|
|
|
|
|
by tsahyt
4547 days ago
|
|
This might come across as quite harsh but the article could have been much shorter. NP is the class of decision problems that can be solved by a non-deterministic Turing machine in polynomial time. A problem is called NP-hard when there is a polynomial-time reduction of 3-SAT to said problem. A problem is called NP-complete if it is both NP-hard and in NP. Since TSP is not a decision problem, it is not in NP, therefore it cannot be NP-complete. However, it is NP-hard. One can call this a minor nitpick. I still point it out every now and then when I hear people talking about such things.
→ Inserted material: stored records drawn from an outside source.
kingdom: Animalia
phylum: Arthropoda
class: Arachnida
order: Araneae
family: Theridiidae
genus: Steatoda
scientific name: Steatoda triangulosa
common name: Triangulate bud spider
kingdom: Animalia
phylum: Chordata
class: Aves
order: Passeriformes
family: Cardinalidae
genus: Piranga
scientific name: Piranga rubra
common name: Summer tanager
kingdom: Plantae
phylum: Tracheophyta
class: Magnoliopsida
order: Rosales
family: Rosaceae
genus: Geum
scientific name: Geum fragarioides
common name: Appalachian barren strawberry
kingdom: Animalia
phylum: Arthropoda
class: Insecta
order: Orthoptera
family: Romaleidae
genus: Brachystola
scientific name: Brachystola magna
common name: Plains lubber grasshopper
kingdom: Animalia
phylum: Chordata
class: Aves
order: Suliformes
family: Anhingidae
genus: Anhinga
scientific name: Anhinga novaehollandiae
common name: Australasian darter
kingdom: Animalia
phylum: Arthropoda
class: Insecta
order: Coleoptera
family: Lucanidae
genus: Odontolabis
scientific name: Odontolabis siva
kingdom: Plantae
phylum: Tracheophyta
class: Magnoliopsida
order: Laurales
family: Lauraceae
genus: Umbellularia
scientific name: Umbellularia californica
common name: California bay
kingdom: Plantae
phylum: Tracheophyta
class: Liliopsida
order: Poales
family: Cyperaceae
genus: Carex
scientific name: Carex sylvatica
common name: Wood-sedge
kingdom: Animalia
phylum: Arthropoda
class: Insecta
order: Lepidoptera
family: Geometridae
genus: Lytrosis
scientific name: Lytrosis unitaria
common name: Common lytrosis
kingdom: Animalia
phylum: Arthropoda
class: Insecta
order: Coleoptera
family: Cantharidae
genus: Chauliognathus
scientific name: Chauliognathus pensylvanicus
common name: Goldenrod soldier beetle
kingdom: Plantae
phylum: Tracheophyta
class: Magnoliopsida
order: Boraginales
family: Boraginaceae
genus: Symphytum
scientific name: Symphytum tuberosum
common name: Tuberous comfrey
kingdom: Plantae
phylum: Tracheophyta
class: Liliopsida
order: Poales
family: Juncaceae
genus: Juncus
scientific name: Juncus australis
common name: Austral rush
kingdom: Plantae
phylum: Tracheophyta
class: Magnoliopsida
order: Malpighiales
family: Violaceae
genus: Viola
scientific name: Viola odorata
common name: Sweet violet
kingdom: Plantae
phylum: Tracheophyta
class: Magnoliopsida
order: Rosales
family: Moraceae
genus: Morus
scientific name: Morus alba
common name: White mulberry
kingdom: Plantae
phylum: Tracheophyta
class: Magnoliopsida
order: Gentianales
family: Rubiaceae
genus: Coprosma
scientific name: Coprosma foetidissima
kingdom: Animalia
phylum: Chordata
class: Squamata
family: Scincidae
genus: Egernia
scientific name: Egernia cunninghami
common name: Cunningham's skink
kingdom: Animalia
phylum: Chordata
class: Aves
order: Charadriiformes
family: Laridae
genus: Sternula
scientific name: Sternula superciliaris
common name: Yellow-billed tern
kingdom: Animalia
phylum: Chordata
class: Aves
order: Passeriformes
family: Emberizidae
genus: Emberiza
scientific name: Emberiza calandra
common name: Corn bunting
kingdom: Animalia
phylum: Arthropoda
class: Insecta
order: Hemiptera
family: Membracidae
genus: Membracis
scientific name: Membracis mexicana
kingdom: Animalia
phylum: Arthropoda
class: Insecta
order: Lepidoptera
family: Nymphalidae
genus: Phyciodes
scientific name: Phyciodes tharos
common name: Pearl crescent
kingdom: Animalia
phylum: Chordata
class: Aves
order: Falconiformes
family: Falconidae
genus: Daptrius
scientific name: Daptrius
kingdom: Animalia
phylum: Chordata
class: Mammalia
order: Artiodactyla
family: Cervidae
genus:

However, the really important thing is that we haven't found a way to solve NP-hard (and hence of course NP-complete) problems efficiently on a deterministic Turing machine (and hence computers as we can actually build them). An informal way of saying the same thing is "TSP is really really hard to solve". Either way, I'm always surprised at how many problems we encounter in our every day lives are actually NP-hard. Every decent puzzle game for instance is usually NP-hard. Goes to show that we don't really enjoy solving easy problems. EDIT: Of course there's also a decision version of TSP, as others have pointed out. This one is NP-complete of course. |
|
An interesting question is how many of these puzzles are NP-hard in practice. For example, Minesweeper in NP-hard. However, it is possible to solve many games of Minesweeper using simple deductive reasoning in polynomial time. This leads to the question of what is the average difficulty of a random game. My best attempt at formalizing this question is to imagine reducing every game with a polynomial time algorithm, then look at the complexity of the remaining games. The complexity of an original game of size n could be the average after you reduce all games of size n with your polynomial time algorithm. If this new complexity is sub exponential than it feels as if there is some sense in which the game is not often NP-hard.
A more concrete example that comes to mind is Haskell's type inference. In general this type inference is NP-hard. However, there are algorithms that can solve it in polynomial time assuming a limit to nesting. Because no such limit actually exists, type inference is still exponential. But, because we never see arbitrarily deep nesting (except for contrived examples), this does not matter.